How We Calculate
Complete transparency on our puzzle insights algorithms
Puzzle Difficulty
How hard is each puzzle? We compare your time to your personal average to find out.
Skill Profile
How skilled are you? We rank you against other solvers on each puzzle, weighted by difficulty and recency.
MSP Rating Ladder
Portfolio-based competitive rating. Your best results from the last 24 months, difficulty-weighted with time decay.
1 Player Baseline
Each player's baseline is the weighted median of their first-attempt solo times for a specific piece count. Recent solves count more thanks to exponential decay weighting.
Time decay with 3-month plateau
Solves from the last 3 months count at full weight. After that, older solves gradually lose influence so your baseline reflects your current speed.
effective_age = max(0, age_in_months - 3)weight = exp(-effective_age / 13.5)
The baseline is a weighted median of your first-attempt solo times at each piece count.

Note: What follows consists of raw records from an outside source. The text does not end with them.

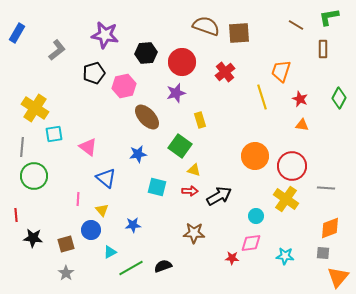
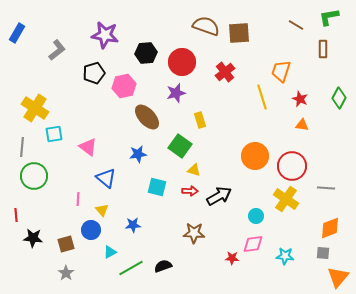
pink diamond at (251, 243): moved 2 px right, 1 px down
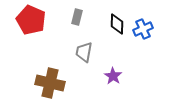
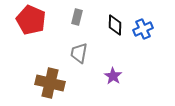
black diamond: moved 2 px left, 1 px down
gray trapezoid: moved 5 px left, 1 px down
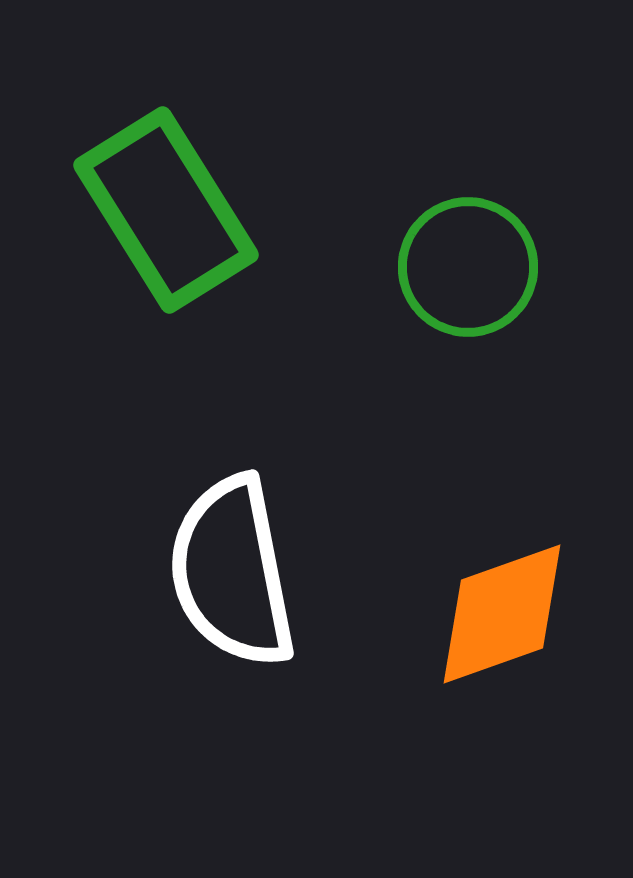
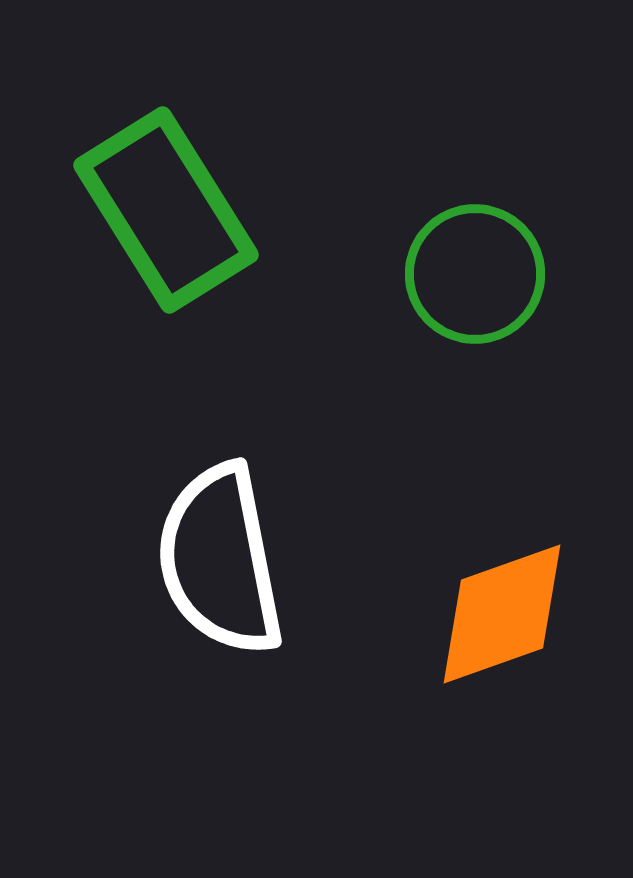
green circle: moved 7 px right, 7 px down
white semicircle: moved 12 px left, 12 px up
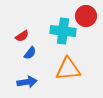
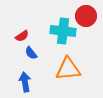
blue semicircle: moved 1 px right; rotated 104 degrees clockwise
blue arrow: moved 2 px left; rotated 90 degrees counterclockwise
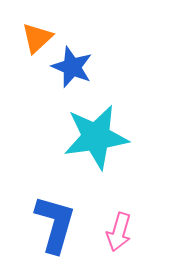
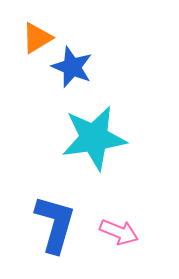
orange triangle: rotated 12 degrees clockwise
cyan star: moved 2 px left, 1 px down
pink arrow: rotated 84 degrees counterclockwise
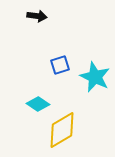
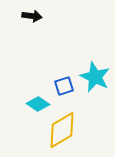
black arrow: moved 5 px left
blue square: moved 4 px right, 21 px down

Recent solves push the median more than old ones.
Minimum: 5 distinct puzzles solved (first attempt, solo) per piece count.
Exotic piece counts
For puzzles with unusual piece counts (e.g. 631 pieces), most players won't have 5 solves at that exact count. We solve this by estimating their baseline from nearby piece counts they do have data for, using log-space interpolation. This means more puzzles get difficulty ratings.
2 Puzzle Difficulty
For each qualifying player who solved a puzzle, we compute a difficulty index:
Your baseline: 55 min
You solved this puzzle in: 63 min
Difficulty index: 63 / 55 = 1.15
→ 15% harder than average for you
difficulty_index = solve_time / player_baseline
puzzle_difficulty = median(all player indices)
The puzzle's difficulty score is the median of all qualifying indices. Indices above 5.0 are excluded as outliers.
Minimum: 5 qualified players needed for a difficulty score.
For each player with a baseline at this piece count:
difficulty_index = seconds_to_solve / player_baseline
Qualification:
- First attempt only (one per player per puzzle)
- Solo, non-suspicious, completed
- Index must be <= 5.0 (outlier ceiling)
puzzle_difficulty = median(all qualifying indices)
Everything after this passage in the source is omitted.